Foto: AP Photo/Jean-Pierre Belzit

Am Freitag kam es trotz Aufrufen zur Ruhe und dem verstärkten Einsatz von Sicherheitskräften zu weiteren Demonstrationen. Die Teilnehmer der Proteste riefen erneut Parolen wie "Araber raus" oder "Das ist unsere Heimat". Das seit Sonntag geltende Demonstrationsverbot wurde nicht komplett eingehalten, berichtete France24. Mittlerweile sind zwei Personen wegen der Übergriffe auf Polizei und Feuerwehr verhaftet worden.

Was steckt hinter der Eskalation?

Die "Süddeutsche Zeitung" vergleicht die Probleme Korsikas mit jenen der Pariser Großstädte: hohe Arbeitslosigkeit, Kriminalität und eine immer größer werdende Feindseligkeiten zwischen Migranten und alteingesessenen Korsen.
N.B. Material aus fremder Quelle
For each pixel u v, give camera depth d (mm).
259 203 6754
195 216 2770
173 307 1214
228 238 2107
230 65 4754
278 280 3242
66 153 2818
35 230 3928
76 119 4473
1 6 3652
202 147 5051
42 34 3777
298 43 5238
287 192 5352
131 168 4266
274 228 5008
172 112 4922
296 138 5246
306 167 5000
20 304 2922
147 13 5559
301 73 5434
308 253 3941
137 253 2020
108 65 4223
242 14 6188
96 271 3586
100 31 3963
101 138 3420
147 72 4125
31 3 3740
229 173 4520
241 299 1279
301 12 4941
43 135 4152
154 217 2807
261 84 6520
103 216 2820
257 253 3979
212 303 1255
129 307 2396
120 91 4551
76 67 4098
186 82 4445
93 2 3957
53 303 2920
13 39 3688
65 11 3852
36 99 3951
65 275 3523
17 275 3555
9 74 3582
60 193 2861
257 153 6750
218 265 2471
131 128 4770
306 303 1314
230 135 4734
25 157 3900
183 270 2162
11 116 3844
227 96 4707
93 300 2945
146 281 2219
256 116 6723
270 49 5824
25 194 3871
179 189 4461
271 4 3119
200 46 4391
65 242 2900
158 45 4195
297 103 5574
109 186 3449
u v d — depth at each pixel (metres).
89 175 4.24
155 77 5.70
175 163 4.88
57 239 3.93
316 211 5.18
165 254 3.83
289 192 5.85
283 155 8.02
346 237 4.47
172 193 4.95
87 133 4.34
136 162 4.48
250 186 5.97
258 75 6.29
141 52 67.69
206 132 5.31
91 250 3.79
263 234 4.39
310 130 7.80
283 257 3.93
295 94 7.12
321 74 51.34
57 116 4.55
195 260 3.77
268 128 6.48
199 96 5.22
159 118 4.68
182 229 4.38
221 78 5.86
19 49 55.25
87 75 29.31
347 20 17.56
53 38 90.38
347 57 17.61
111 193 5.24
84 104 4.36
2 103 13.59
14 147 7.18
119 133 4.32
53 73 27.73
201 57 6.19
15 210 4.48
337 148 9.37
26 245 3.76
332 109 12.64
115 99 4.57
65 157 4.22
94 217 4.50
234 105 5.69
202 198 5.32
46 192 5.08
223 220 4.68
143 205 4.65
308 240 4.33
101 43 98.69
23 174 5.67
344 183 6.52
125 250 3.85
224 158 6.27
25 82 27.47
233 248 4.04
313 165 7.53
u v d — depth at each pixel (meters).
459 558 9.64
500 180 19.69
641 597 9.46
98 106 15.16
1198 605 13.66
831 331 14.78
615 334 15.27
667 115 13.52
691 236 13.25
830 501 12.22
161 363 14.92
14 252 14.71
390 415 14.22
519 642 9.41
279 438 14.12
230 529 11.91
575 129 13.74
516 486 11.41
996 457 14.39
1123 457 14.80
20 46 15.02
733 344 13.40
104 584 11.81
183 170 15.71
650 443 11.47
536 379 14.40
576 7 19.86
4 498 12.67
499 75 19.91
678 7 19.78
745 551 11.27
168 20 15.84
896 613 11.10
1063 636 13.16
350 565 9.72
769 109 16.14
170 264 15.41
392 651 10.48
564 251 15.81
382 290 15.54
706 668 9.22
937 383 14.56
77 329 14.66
Rund 15 Prozent der korsischen Bevölkerung sind Migranten – mehrheitlich aus dem Maghreb (Marokko, Tunesien und Algerien).
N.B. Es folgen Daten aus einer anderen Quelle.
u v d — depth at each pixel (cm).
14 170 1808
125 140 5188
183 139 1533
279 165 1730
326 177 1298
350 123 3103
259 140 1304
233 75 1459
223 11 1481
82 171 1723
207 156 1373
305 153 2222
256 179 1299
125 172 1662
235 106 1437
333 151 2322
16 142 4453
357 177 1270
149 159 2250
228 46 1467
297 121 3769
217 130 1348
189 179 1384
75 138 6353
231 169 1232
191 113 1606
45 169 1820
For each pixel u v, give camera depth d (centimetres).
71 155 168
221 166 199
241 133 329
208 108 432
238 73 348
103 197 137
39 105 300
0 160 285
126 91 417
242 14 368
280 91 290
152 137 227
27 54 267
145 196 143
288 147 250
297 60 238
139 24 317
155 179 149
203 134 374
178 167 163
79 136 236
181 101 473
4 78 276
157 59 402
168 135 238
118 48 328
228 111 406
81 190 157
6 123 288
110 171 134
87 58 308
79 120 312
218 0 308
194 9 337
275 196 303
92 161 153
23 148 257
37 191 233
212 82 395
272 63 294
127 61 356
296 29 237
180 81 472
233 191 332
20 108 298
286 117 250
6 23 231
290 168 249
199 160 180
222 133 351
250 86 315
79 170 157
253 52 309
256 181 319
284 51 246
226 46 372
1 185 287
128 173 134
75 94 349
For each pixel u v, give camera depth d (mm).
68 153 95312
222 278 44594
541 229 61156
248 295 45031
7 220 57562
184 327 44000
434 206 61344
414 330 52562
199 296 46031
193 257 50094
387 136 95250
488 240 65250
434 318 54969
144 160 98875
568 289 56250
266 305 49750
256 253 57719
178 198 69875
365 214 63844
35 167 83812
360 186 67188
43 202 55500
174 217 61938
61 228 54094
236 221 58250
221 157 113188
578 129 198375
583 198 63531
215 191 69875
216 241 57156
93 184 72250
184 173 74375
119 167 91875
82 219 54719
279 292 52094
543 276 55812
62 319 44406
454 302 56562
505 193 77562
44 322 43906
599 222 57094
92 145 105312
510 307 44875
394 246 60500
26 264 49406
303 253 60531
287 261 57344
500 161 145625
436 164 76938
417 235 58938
Der Chef der Inselregierung Gilles Simeoni (links) und der Vorsitzende des Inselparlaments Jean Guy Talamoni.
Foto: AFP / PASCAL POCHARD-CASABIANCA

Bei den Regionalwahlen im Dezember in Frankreich wurde zum ersten Mal ein Bündnis aus separatistischen und nationalistischen Parteien zur stärksten politischen Kraft. Der stramme Nationalist Jean-Guy Talamoni ist nun Präsident des Inselparlaments, der etwas moderatere Gilles Simeoni wurde Regierungschef. Die beiden nationalistischen beziehungsweise separatistischen Parteien sind bei der Stichwahl erstmals gemeinsam angetreten und haben nun eine komfortable Mehrheit im Parlament. Beide fordern eine stärkere Autonomie Korsikas. Talmoni geht das allerdings nicht weit genug. Sein Ziel bleibt die Unabhängigkeit Korsikas von Frankreich.
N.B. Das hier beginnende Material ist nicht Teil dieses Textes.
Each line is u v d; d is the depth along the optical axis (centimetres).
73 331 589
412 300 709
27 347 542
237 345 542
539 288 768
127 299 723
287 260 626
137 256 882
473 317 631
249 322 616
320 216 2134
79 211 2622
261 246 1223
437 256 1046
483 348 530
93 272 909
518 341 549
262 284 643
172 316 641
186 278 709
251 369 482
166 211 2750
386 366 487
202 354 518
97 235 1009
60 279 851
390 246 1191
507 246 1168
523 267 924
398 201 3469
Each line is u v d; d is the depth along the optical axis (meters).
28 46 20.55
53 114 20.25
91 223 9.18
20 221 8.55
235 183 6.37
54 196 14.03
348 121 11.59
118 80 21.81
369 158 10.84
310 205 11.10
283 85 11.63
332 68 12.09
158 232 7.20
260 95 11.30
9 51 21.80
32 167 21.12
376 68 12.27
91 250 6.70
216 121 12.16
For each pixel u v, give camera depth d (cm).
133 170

Wie reagiert die Regierung in Paris?

Frankreichs Premierminister Manuel Valls ist, wie der STANDARD-Korrespondent Stefan Brändle schreibt, auf die Zusammenarbeit des Regionalparlaments bei der Bekämpfung der Drogen-, Waffen- und Schleppermafia auf der Insel angewiesen. Die kriminellen Banden sind wiederum eng verknüpft mit der militanten korsischen Befreiungsorganisation FLNC (Fronte di Liberazione Naziunale Corsu), die allerdings 2014 das Ende des bewaffneten Kampfes bekanntgab. Für Simeoni, den Chef der Inselregierung, ist allerdings Frankreich für die Probleme der Insel verantwortlich. Denkbar schlechte Voraussetzungen für eine gemeinsame politische Linie.

Sowohl Valls als auch Innenminister Bernard Cazeneuve verurteilten die Übergriffe auf den Gebetsraum ebenso wie die Aggression gegen Feuerwehr und Polizei. Cazeneuve sprach von einem üblen Beigeschmack von Rassismus und Fremdenfeindlichkeit. (mka, 29.12.2015)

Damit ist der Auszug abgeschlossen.